## Consigne 1
Dans l'extrait source, recopiez mot pour mot le passage qui commence aux mots « Quelles sciences pour » et s'arrête après « argument scientifique ? ».
## Consigne 2
D'après l'extrait source, dans quelle œuvre apparaissent les premiers robots ?
## Consigne 3
Poursuivez la présentation du colloque sur les rencontres entre science et fiction à partir de sa dernière phrase.
== Extrait source ==
On l’aura compris, le colloque ne s’en tiendra pas aux seules œuvres relevant de la science-fiction. Il s’agira également d’explorer les formes les plus diverses de rencontres entre science et fiction, et cela à partir de corpus précis qui peuvent aussi bien faire appel à l’Antiquité qu’à l’ultra-contemporain, en passant par l’âge classique ou les Lumières. Par exemple :

Quelles sciences pour quelles fictions ? Les sciences « dures » ne sont pas les seules à être impliquées dans la fiction ; inversement les formes romanesques (ou cinématographiques) ne sont pas les seules à entretenir d’étroits rapports avec la science. C’est par exemple au théâtre, dans la célèbre R.U.R. de Karel Čapek (1920) qu’apparaissent les premiers robots. Quant à la poésie scientifique, elle n’a pas connu ses seules heures de gloire durant l’Antiquité. Mais sommes-nous là encore dans le domaine de la fiction ? Peut-on dès lors dresser une poétique de la fiction à argument scientifique ?
===
== Informations extraites ==
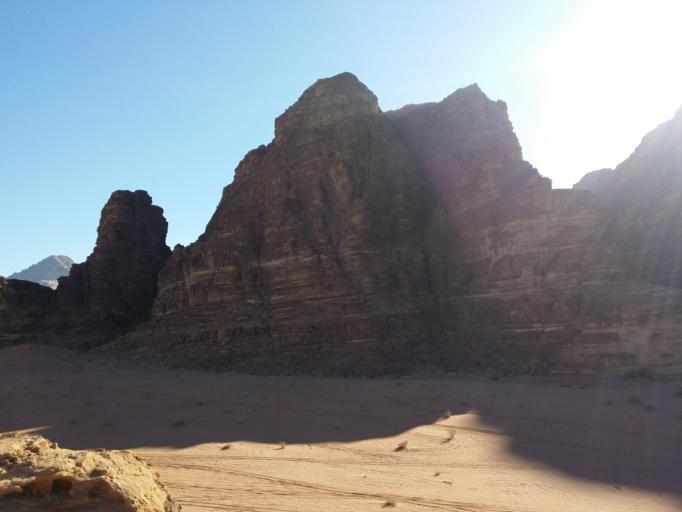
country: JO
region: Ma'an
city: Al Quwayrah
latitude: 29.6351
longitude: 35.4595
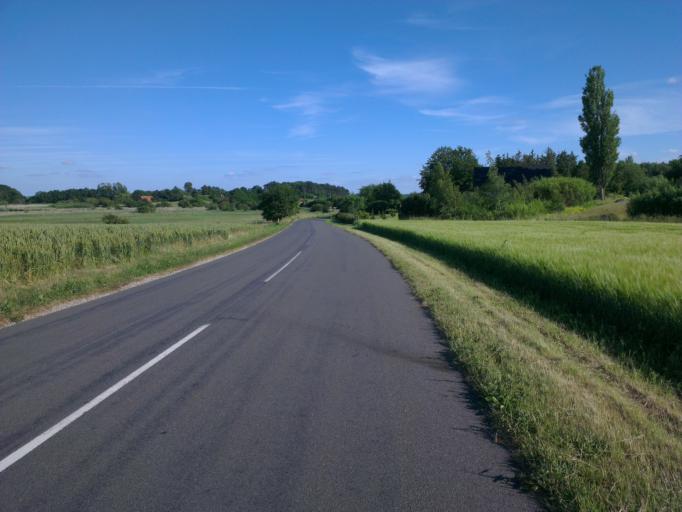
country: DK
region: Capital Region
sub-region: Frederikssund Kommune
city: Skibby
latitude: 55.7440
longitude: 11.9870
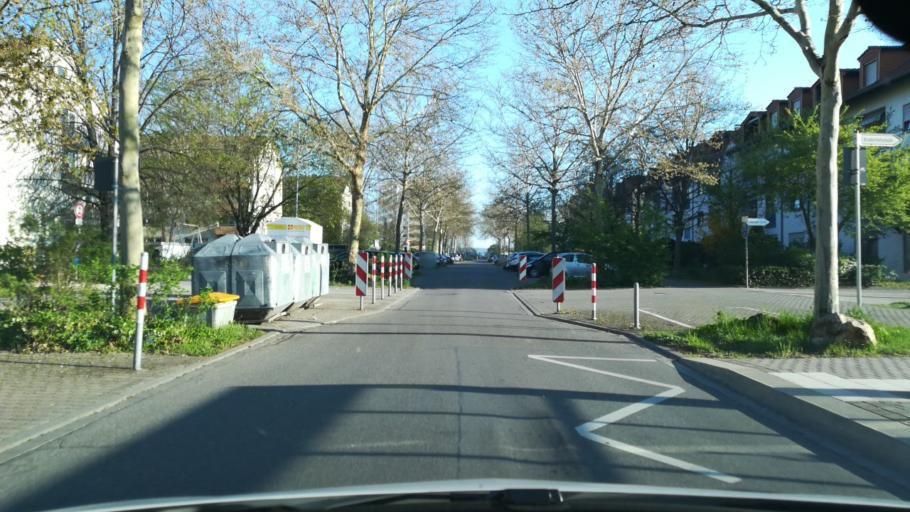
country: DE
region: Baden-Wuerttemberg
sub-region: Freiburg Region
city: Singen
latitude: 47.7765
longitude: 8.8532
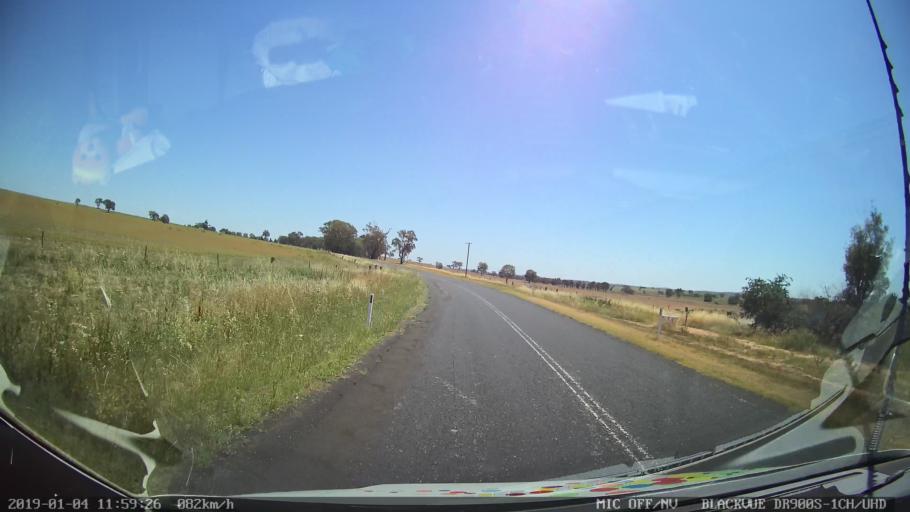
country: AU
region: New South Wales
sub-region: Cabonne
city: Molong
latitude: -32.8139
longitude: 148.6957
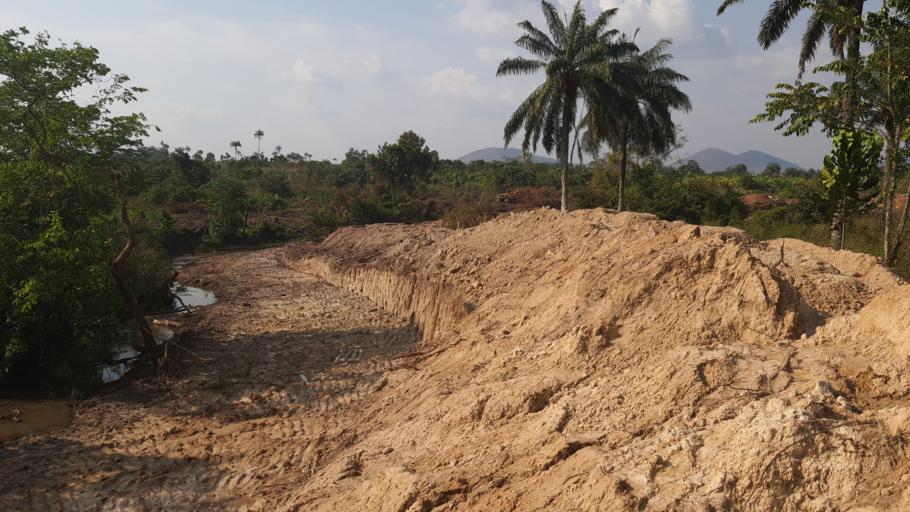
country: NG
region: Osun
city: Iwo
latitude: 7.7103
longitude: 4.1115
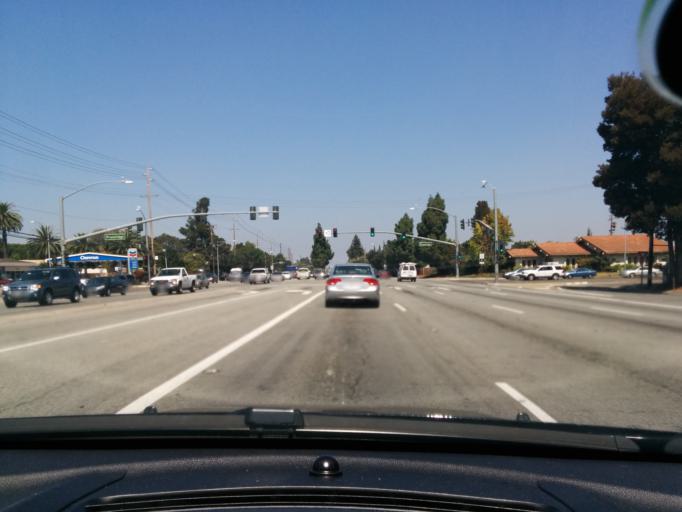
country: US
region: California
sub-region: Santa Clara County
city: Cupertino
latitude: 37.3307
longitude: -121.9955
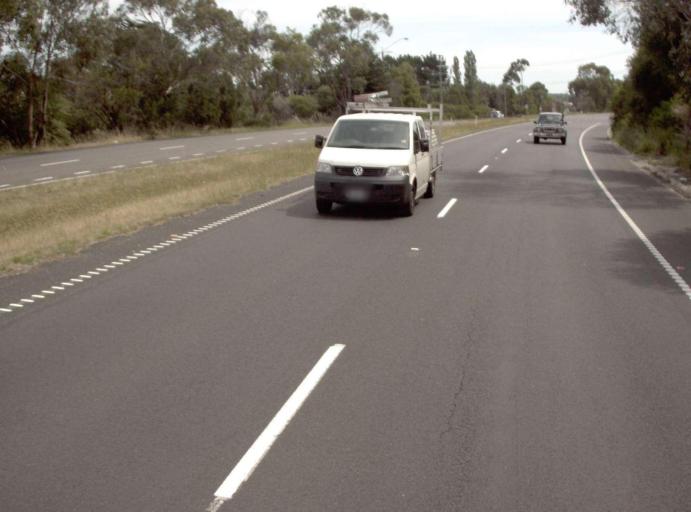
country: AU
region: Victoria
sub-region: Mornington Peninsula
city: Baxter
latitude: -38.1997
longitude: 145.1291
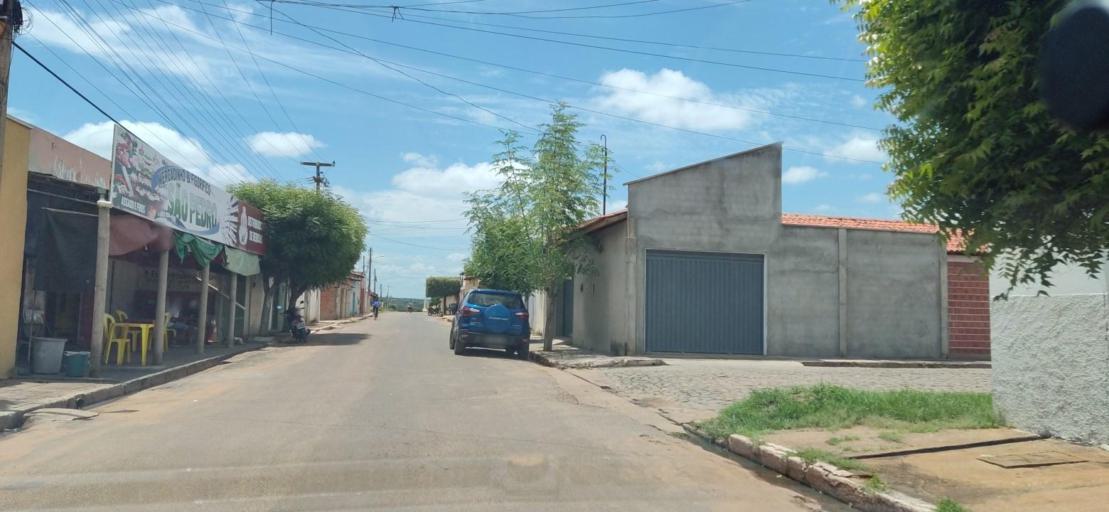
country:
===
## Réponse attendue 1
Quelles sciences pour quelles fictions ? Les sciences « dures » ne sont pas les seules à être impliquées dans la fiction ; inversement les formes romanesques (ou cinématographiques) ne sont pas les seules à entretenir d’étroits rapports avec la science. C’est par exemple au théâtre, dans la célèbre R.U.R. de Karel Čapek (1920) qu’apparaissent les premiers robots. Quant à la poésie scientifique, elle n’a pas connu ses seules heures de gloire durant l’Antiquité. Mais sommes-nous là encore dans le domaine de la fiction ? Peut-on dès lors dresser une poétique de la fiction à argument scientifique ?

## Réponse attendue 2
Dans la pièce R.U.R. de Karel Čapek (1920).

## Réponse attendue 3
Quel portrait les écrivains dressent-ils des savants – de certains savants. De Purgon à Bardamu, les médecins empruntent ainsi de nombreux visages. Mais il en va de même pour l’astronome, le mathématicien ou le physicien. Quel est donc le personnel scientifique de la fiction ? Comment évolue-t-il ? Quelles sont les grandes figures de son panthéon ? Comment celles-ci s’inscrivent-elles dans le tissu social ? Quel rapport entretiennent-elles avec l’argent, avec la vérité, etc. ?

Quels sont les objets de la science ? Tous les savants sont-ils comme le Bouvancourt de Maurice Renard, toujours prêts à s’entourer d’un décorum singulier et particulièrement théâtral ? Quelles dimensions symboliques recouvrent ces différents éléments : livres, éprouvettes, machineries singulières, laboratoires lumineux et stérilisés ou ténébreux antres de savants ?

D’un autre point de vue, on pourra se demander par quels biais la science pénètre la fiction. Car les personnages, les thèmes ou motifs ne sont pas ici les seuls éléments à mettre en avant. On pourrait évoquer également la force modélisante de certains discours, voire l’organisation mathématique de la dispositio littéraire (comme dans Le città invisibili de Calvino, 1972).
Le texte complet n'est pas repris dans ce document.